Ease of Doing Business
Electronic compliance, where necessary, has been provided. But major concerns of the employers have not been addressed adequately. Despite the fact that none of the State governments notified the fixed term employment (FTE) reform carried out in March 2018 by the Central government, the Code has included it. The irony is that FTE benefits neither workers nor employers. Workers do not benefit because of absence of regulations on the contracts’ tenure and the number of renewals. Workers fear that they will be permanently temporary and live on the mercy of the employers as they cannot unionise for fear of losing renewal prospects. For the employers, FTE is far costlier than contract labour in many ways. For example, they apart from higher monetary costs, increase the transaction costs of cycles of renewals and the monitoring and disciplinary costs (being their direct employer). Further, when more flexible and easier options are available, the principle employer is least incentivised to use FTE. Finally, who is going to supply skill-ready FTEs to the employer?

The threshold with respect to retrenchment of workers and closure of establishments has been left untouched in the Code despite loud demands from the employers for relaxing them or even doing away with them. Though the Code has a provision to have it changed through executive order by the appropriate governments. This will not inspire the confidence of the foreign investors. Assuming that regional governments relax the thresholds, flight of capital will have to take place and they have tremendous costs (land, labour, legal, tax, etc.). What is the guarantee that the state which relaxes exit threshold scores high on other aspects of ease of doing business. Assam and Jharkhand should be securing higher foreign direct investment, but do they? Further lobbying costs for employers will increase as the lobbying centres are equal to the number of regions and not just the central government.
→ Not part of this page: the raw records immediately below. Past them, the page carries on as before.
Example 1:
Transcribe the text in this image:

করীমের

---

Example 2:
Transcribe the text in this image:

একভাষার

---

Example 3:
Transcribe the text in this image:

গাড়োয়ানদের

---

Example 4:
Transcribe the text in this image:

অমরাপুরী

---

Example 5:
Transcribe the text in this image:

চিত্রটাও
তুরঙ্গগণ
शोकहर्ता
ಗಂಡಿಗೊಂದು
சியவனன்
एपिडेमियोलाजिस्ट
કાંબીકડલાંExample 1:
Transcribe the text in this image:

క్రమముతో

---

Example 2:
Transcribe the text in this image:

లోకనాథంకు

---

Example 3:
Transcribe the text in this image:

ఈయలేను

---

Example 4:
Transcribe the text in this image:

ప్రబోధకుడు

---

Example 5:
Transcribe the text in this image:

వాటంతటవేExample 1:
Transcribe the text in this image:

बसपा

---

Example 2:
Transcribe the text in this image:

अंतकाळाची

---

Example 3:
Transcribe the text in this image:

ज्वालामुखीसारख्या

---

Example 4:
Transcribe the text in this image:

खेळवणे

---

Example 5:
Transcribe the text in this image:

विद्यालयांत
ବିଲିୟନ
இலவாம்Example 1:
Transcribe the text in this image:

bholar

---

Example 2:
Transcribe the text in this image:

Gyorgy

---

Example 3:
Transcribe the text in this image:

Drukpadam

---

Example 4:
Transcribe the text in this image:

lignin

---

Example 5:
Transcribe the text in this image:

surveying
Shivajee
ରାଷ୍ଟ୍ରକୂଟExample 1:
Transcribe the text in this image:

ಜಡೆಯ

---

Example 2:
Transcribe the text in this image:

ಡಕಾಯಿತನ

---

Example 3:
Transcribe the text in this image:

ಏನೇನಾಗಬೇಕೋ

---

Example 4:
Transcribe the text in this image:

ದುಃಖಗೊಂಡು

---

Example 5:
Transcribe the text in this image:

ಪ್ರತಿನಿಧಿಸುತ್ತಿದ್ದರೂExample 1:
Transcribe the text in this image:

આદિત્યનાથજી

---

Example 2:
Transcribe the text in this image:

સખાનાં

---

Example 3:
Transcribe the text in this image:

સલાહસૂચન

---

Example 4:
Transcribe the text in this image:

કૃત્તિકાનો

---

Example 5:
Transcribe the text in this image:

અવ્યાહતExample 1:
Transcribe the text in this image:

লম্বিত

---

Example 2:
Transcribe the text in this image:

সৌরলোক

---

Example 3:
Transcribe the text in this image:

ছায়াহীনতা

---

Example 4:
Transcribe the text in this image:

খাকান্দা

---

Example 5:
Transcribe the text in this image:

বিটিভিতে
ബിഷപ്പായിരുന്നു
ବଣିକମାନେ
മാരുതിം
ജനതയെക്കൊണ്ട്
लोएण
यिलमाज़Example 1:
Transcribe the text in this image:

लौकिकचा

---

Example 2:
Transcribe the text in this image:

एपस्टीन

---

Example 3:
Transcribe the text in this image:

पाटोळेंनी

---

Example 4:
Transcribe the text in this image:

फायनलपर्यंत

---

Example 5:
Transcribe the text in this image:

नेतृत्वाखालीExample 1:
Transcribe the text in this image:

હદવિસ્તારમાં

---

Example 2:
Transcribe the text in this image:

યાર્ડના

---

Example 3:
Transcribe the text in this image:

To the foreign investors, the legal map of Indian sub-continent will be frightfully crowded and confused. Reform at the federal level will create a level playing field and remove uncertainty on this front. Adding to their unease, apart from tackling separation costs, they have to cough up money to the reskilling fund. So the state has cleverly shifted three primary costs on to the employer, viz. the skilling, unemployment allowance and social security (gratuity cost to contract labour is threatening them!)

Finally, everyone knows that most strikes in India are indeed illegal, and no punitive action can be taken by the government for fear of backlash unless judiciary flays the erring parties. They hoped for clarity, on the recognition front, so that efficient collective bargaining could be conducted. Now, the poorly drafted reforms concerning recognition have dashed their hopes. In the absence of recognition laws, tougher employers could slug it out wearing out contesting militant trade unions. Now they must contend with a crowd of trade unions lest they will be hauled up under the Code!

The Code is confused, badly drafted, unimaginative, unrealistic, empirically ungrounded and most woefully lacks a perspective. It is a cut-copy-paste with minor and often mindless tinkering. So it pleases neither the Labour nor the Capital!

Professor, XLRI, Xavier School of Management.